A recent Medium post claims that the PEG protocol can help platforms turn their tokens into a collateral-backed stablecoins that would be volatility-resistant unlike Bitcoin, Ethereum or other assets that are not backed by any physical currency.
The new technology reportedly allows platforms to create stablecoins on the basis of any ERC20 token and peg them to any asset the creators pick.
How the PEG protocol works
Since stablecoins have become a trend and are emerging one after another, this offer of the PEG protocol may sound interesting to many crypto platforms that issue their own coins.
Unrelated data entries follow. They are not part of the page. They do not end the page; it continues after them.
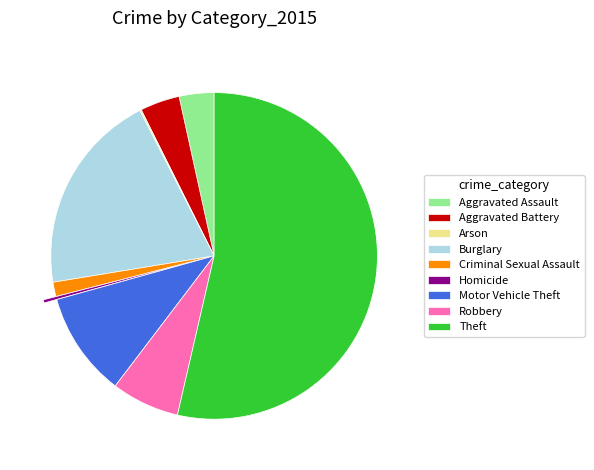

Approximately how many times larger is the value at Robbery compared to Motor Vehicle Theft?

0.7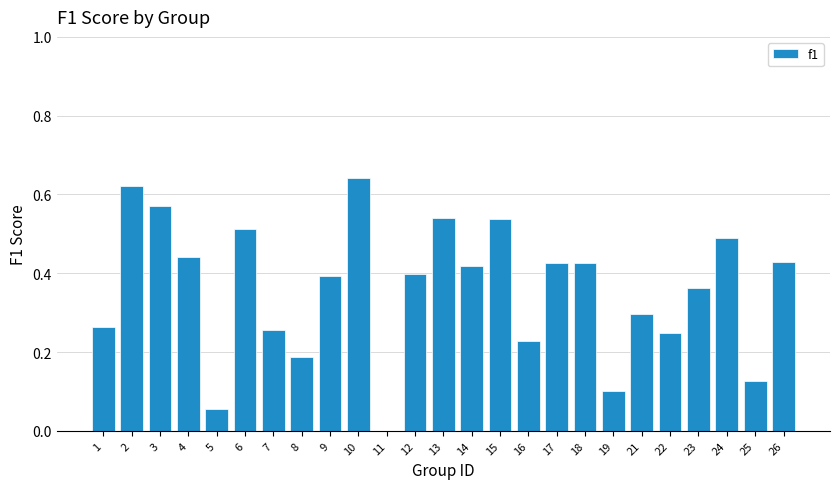

What is the sum of all values?

9.0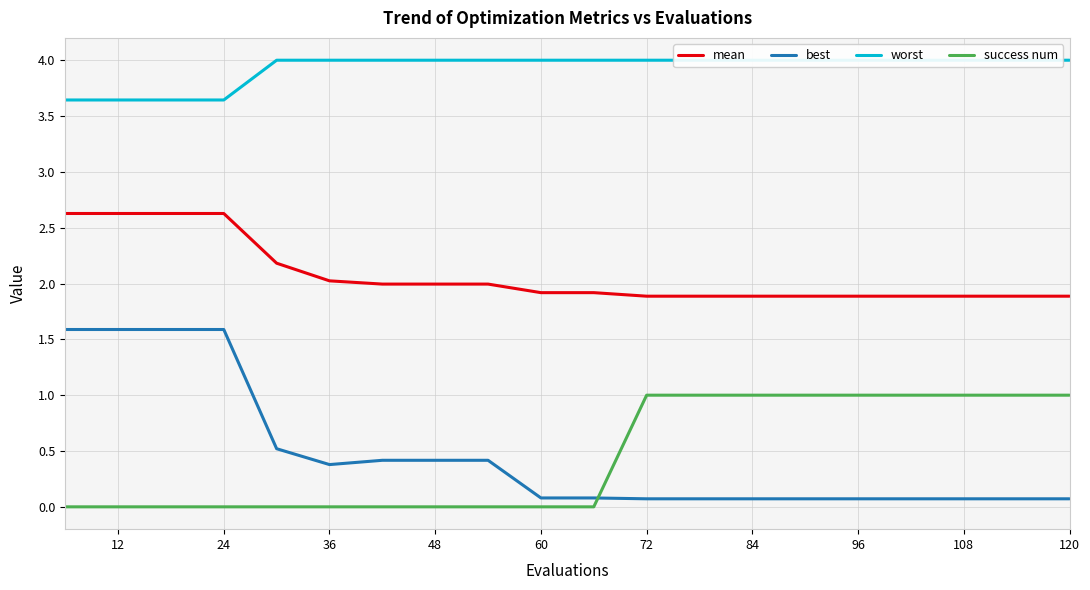

True or false: best has more than 2 interior local peaks.

False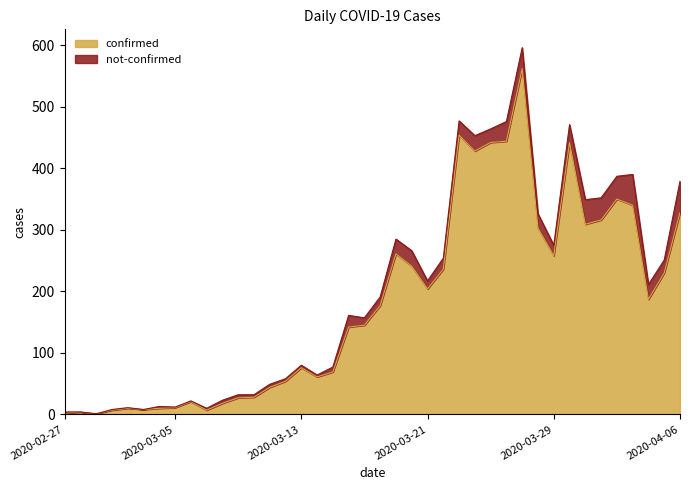

How many interior local valleys (lower than both neighbors) does the data have?

9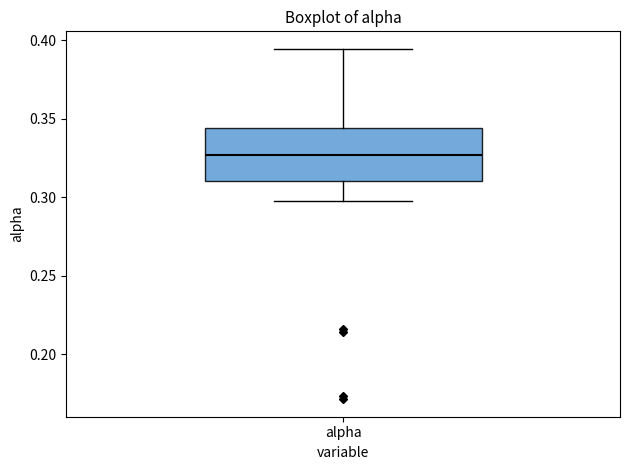

Transcribe this box plot: give where the median line is, the range the box spans, and where the two whiskers end, as read against the y-axis. The values are not printed on the chart, so give them approximately, as read against the axis.

median 0.325, box 0.310 to 0.345, whiskers 0.295 to 0.395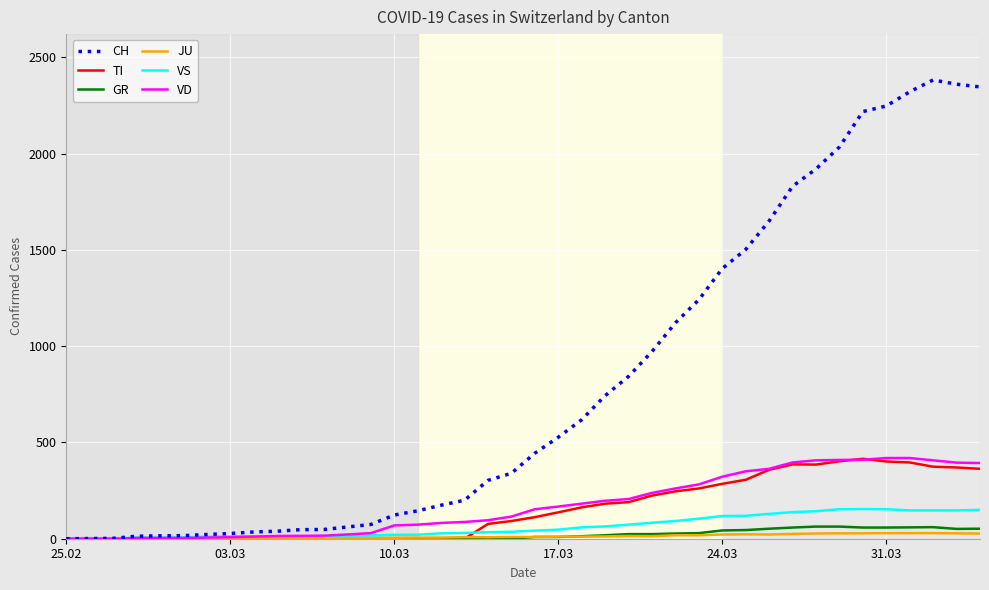

Which series has the widest spread of values?

CH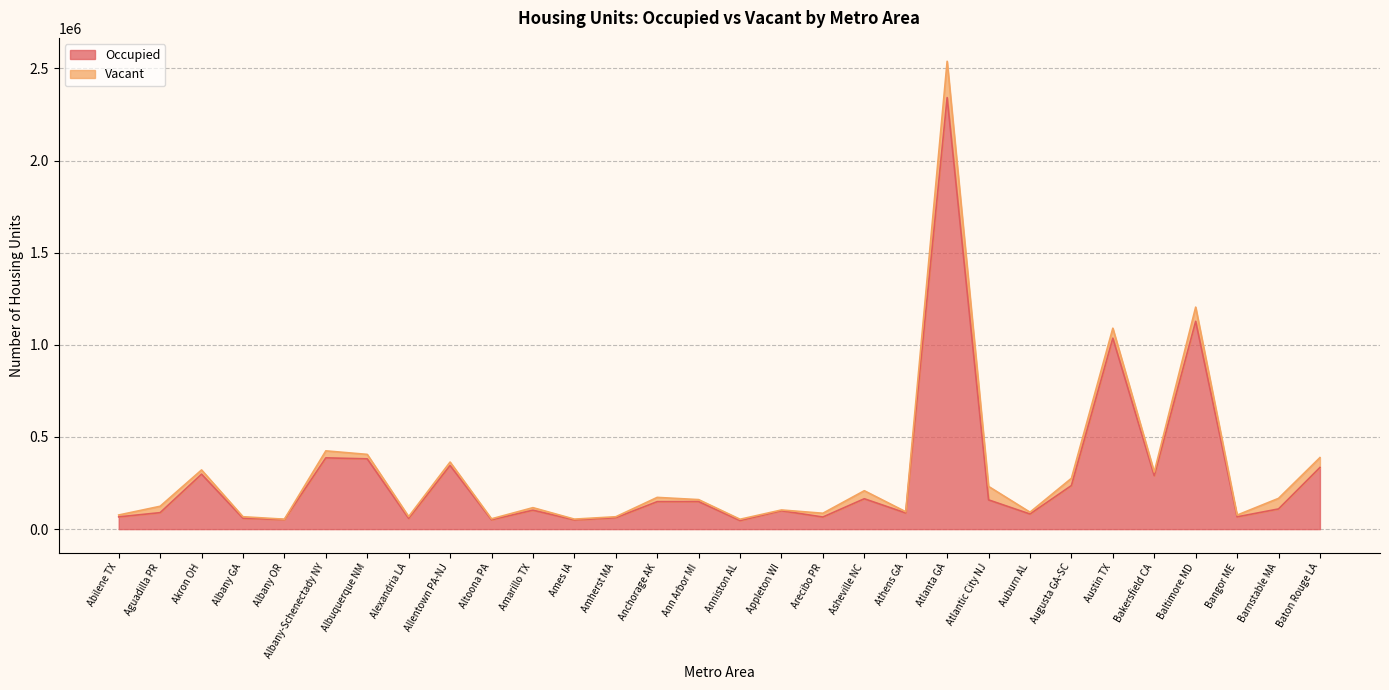

Is it true that the value at Allentown PA-NJ is 205307?

False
USDT, GUSD (Gemini Dollar), USDC, TUSD. Tether has been issuing more of its stablecoins on other ledgers, such as EOS and Tron and now intends to make a stablecoin on the basis of the Chinese yuan. Recently, a Bitcoin-pegged token launched on Binance Chain.
As per the Medium article, PEG allows making a stablecoin based on any ERC20 token and ensure that it is supported by a substantial amount of collateral.
As an example, the author of the article names BAT (the native currency of the decentralized Brave browser). Its stablecoin version can be created by depositing BAT into a smart contract integrated with BAT.
PEG starts with BUSD (Bancor-based token)
Stablecoins are a good choice if a client wants to work with a crypto platform but cannot rely on its token due to its highly volatile nature. In this case, an asset-pegged version of the coin would come in handy.
The PEG protocol has made BUSD, a stablecoin based on the Bancor token, calling it the first use-case of the protocol. Now, using the dApp, any user can utilize their BNT (the token of the Bancor network) for backing BUSD stablecoins.